Sono ben cinque le date italiane di Robyn Hitchcock, rocker di lungo corso che ha attraversato gli ultimi trent’anni tra folk e attimi psichedelici, prima con i Soft Boys poi con The Egyptians e i Venus 3 oltre a una florida carriera solista affrontata armato di chitarra e delle sgargianti, famosissime camicie che ama sfoggiare sul palco. Sabato otto febbraio, con mezzo paese appeso alla classifica final – sanremese, Mr. Hitchcock arriva a Roma nell’intima cornice della Chiesa Valdese.

Apertura affidata a Emma Tricca, raffinatissima cantautrice che vive all’estero da anni. Cervello in trasferta non certo in fuga che con la sua chitarra acustica e una voce di filigrana, carezzevole ma capace di graffiare, regala trenta minuti magici. Scherza col pubblico e coinvolge con brani come “Julian’s Wings” e “Distant Screen”. Ricorda il Folkstudio di via Frangipane dove ha iniziato a suonare e ammette che a volte il cielo cobalto della Capitale a ottobre ““ novembre le manca un bel po’ nei suoi tanti viaggi.

Robyn Hitchcock sale sul palco poco prima delle ventidue con una camicia nera a pois bianchi, posa rumorosamente la chitarra e si dirige inaspettatamente al piano cominciando un piccolo medley in cui spiccano “Astronomy Domine” dei Pink Floyd e una “Somewhere Apart” ripescata dal periodo The Egyptians. E’ in gran forma Mr. Hitchcock e rispolvera vecchi successi come “Ted, Woody and Junior” del 1986 prima di imbracciare la fida sei corde. Istrionico come sempre dopo aver intonato “The Abyss” dice in un italiano simpaticamente zoppicante “sono mezzo inglese mezzo americano ma senza latte o zucchero” scatenando risate a non finire.

Le emozioni non mancano e arrivano puntuali con il susseguirsi di “Queen Of Eyes”, un’apprezzata “Madonna Of The Wasps”, “The Lizard” molto rock nello spirito, “Saturday Groovers”, “N.Y. Doll” dei Venus 3, “Beautiful Girl”, “Sunday Never Comes” e molto altro. Una lunga notte quella passata con Robyn Hitchcock che nel finale chiama sul palco Emma Swift per farsi accompagnare alla voce in diversi brani tra grandi classici (“Virginia Woolf” e “Glass Hotel”) e una dolcissima cover di “Just Like A Woman” che non fa rimpiangere l’originale di Bob Dylan.

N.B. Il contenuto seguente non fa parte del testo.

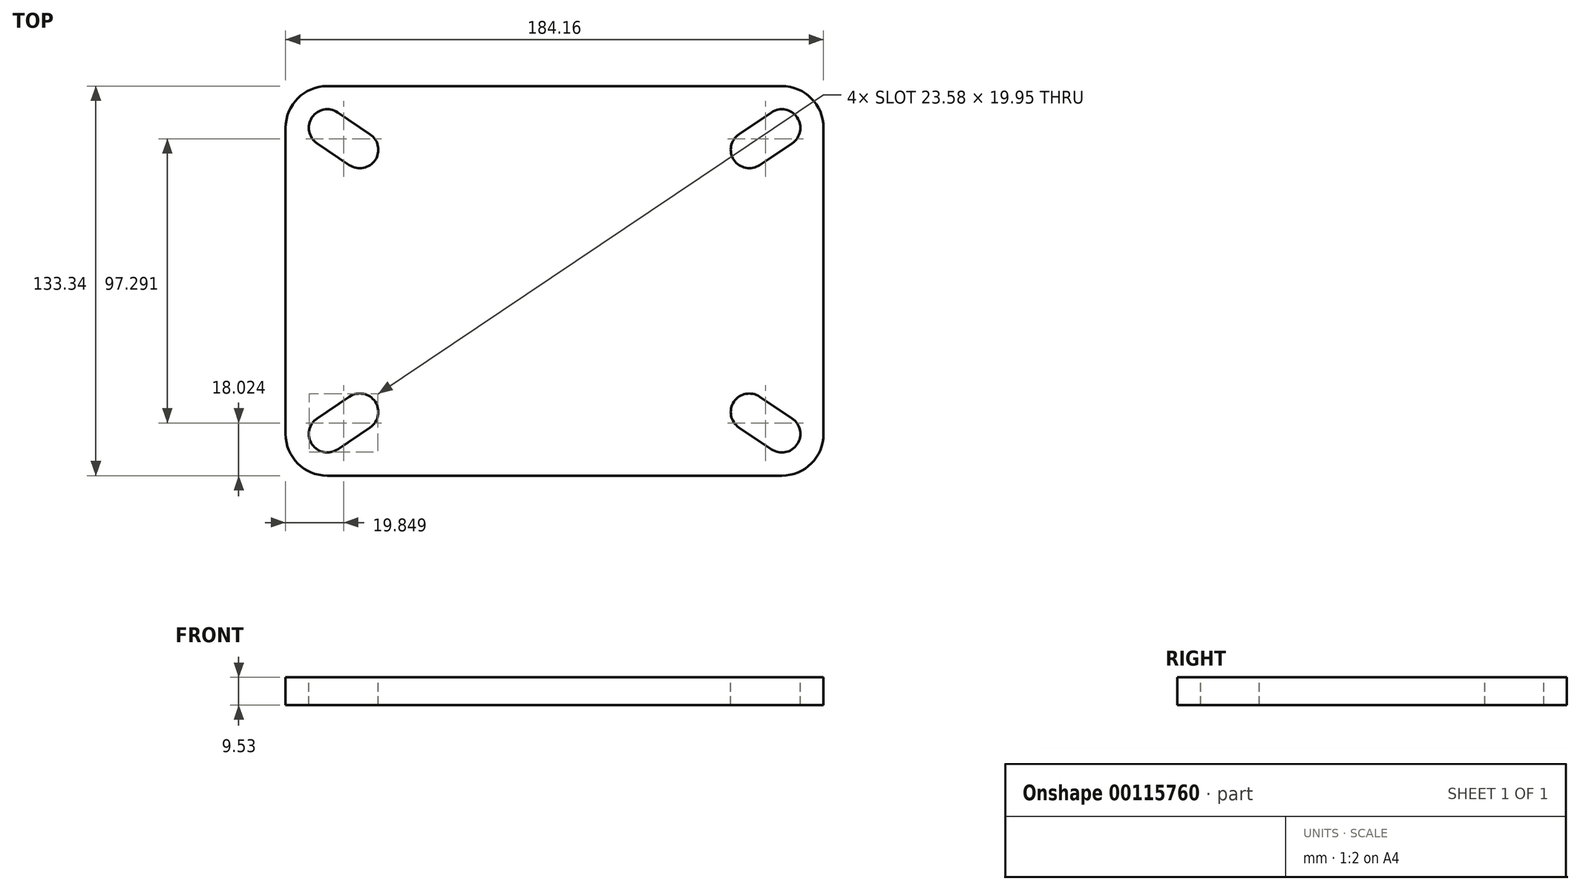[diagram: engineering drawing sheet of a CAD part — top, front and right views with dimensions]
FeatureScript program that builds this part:
annotation { "Feature Type Name" : "Feature", "Feature Type Description" : "" }
export const myFeature = defineFeature(function(context is Context, id is Id, definition is map)
    precondition{}
    {
        {
            var Q0;
            Q0=qCreatedBy(makeId("Top.planeOp"),FACE);
            var sketch = newSketch(context, id + "F0", { "sketchPlane" : qUnion([Q0])});
            skLineSegment(sketch, "E0.bottom", {"start": v(77.79, -66.68) * mm, "end": v(-77.79, -66.68) * mm});
            skLineSegment(sketch, "E0.top", {"start": v(77.79, 66.68) * mm, "end": v(-77.79, 66.68) * mm});
            skLineSegment(sketch, "E0.left", {"start": v(92.08, -52.39) * mm, "end": v(92.08, 52.39) * mm});
            skLineSegment(sketch, "E0.right", {"start": v(-92.08, -52.39) * mm, "end": v(-92.08, 52.39) * mm});
            skPoint(sketch, "E0.middle", {"position": v(0, 0) * mm});
            skArc(sketch, "E1", {"start": v(-77.79, 66.68) * mm, "mid": v(-87.9, 62.5) * mm, "end": v(-92.08, 52.39) * mm});
            skArc(sketch, "E2", {"start": v(92.07, 52.39) * mm, "mid": v(87.9, 62.5) * mm, "end": v(77.79, 66.68) * mm});
            skArc(sketch, "E3", {"start": v(-92.07, -52.39) * mm, "mid": v(-87.9, -62.5) * mm, "end": v(-77.79, -66.67) * mm});
            skArc(sketch, "E4", {"start": v(77.79, -66.67) * mm, "mid": v(87.9, -62.5) * mm, "end": v(92.08, -52.39) * mm});
            skPoint(sketch, "E5.orphan", {"position": v(92.08, 66.68) * mm});
            skPoint(sketch, "E6.orphan", {"position": v(92.08, -66.68) * mm});
            skPoint(sketch, "E7.orphan", {"position": v(-92.08, -66.68) * mm});
            skPoint(sketch, "E8.orphan", {"position": v(-92.08, 66.68) * mm});
            skArc(sketch, "E9", {"start": v(-74.24, 57.65) * mm, "mid": v(-83.05, 55.93) * mm, "end": v(-81.33, 47.12) * mm});
            skArc(sketch, "E10", {"start": v(81.33, 47.12) * mm, "mid": v(83.05, 55.93) * mm, "end": v(74.24, 57.65) * mm});
            skArc(sketch, "E11", {"start": v(74.24, -57.65) * mm, "mid": v(83.05, -55.93) * mm, "end": v(81.33, -47.12) * mm});
            skArc(sketch, "E12", {"start": v(-81.33, -47.12) * mm, "mid": v(-83.05, -55.93) * mm, "end": v(-74.24, -57.65) * mm});
            skArc(sketch, "E13", {"start": v(-70.22, 39.64) * mm, "mid": v(-61.4, 41.36) * mm, "end": v(-63.13, 50.17) * mm});
            skArc(sketch, "E14", {"start": v(63.13, 50.17) * mm, "mid": v(61.4, 41.36) * mm, "end": v(70.22, 39.64) * mm});
            skArc(sketch, "E15", {"start": v(-63.13, -50.17) * mm, "mid": v(-61.4, -41.36) * mm, "end": v(-70.22, -39.64) * mm});
            skArc(sketch, "E16", {"start": v(70.22, -39.64) * mm, "mid": v(61.4, -41.36) * mm, "end": v(63.13, -50.17) * mm});
            skLineSegment(sketch, "E17", {"start": v(-74.24, 57.65) * mm, "end": v(-63.13, 50.17) * mm});
            skLineSegment(sketch, "E18", {"start": v(-81.33, 47.12) * mm, "end": v(-70.22, 39.64) * mm});
            skLineSegment(sketch, "E19", {"start": v(63.13, 50.17) * mm, "end": v(74.24, 57.65) * mm});
            skLineSegment(sketch, "E20", {"start": v(70.22, 39.64) * mm, "end": v(81.33, 47.12) * mm});
            skLineSegment(sketch, "E21", {"start": v(70.22, -39.64) * mm, "end": v(81.33, -47.12) * mm});
            skLineSegment(sketch, "E22", {"start": v(63.13, -50.17) * mm, "end": v(74.24, -57.65) * mm});
            skLineSegment(sketch, "E23", {"start": v(-74.24, -57.65) * mm, "end": v(-63.13, -50.17) * mm});
            skLineSegment(sketch, "E24", {"start": v(-81.33, -47.12) * mm, "end": v(-70.22, -39.64) * mm});
            skSolve(sketch);
        }
        {
            var Q0;
            Q0 = qSketchRegion(id + "F0", true);
            extrude(context, id + "F1", {"entities" : qUnion([Q0]), "oppositeDirection" : true, "depth" : 9.52 * mm});
        }
    });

Non è ancora finita, Hitchcock si siede al piano per suonare “The Man Who Invented Himself” poi ancora chitarra con una bella sorpresa: “I Saw Nick Drake” suonata con slancio e passione. Chiusura inedita con una cover proprio di Drake, le note di “River Man” accompagnano gli ultimi secondi del concerto sostituendo la ben più classica “I Wanna Destroy You” dei Soft Boys. Oltre agli applausi resta la sensazione di un Robyn instancabile, che non ha bisogno di Batman. Gli bastano camicia e chitarra.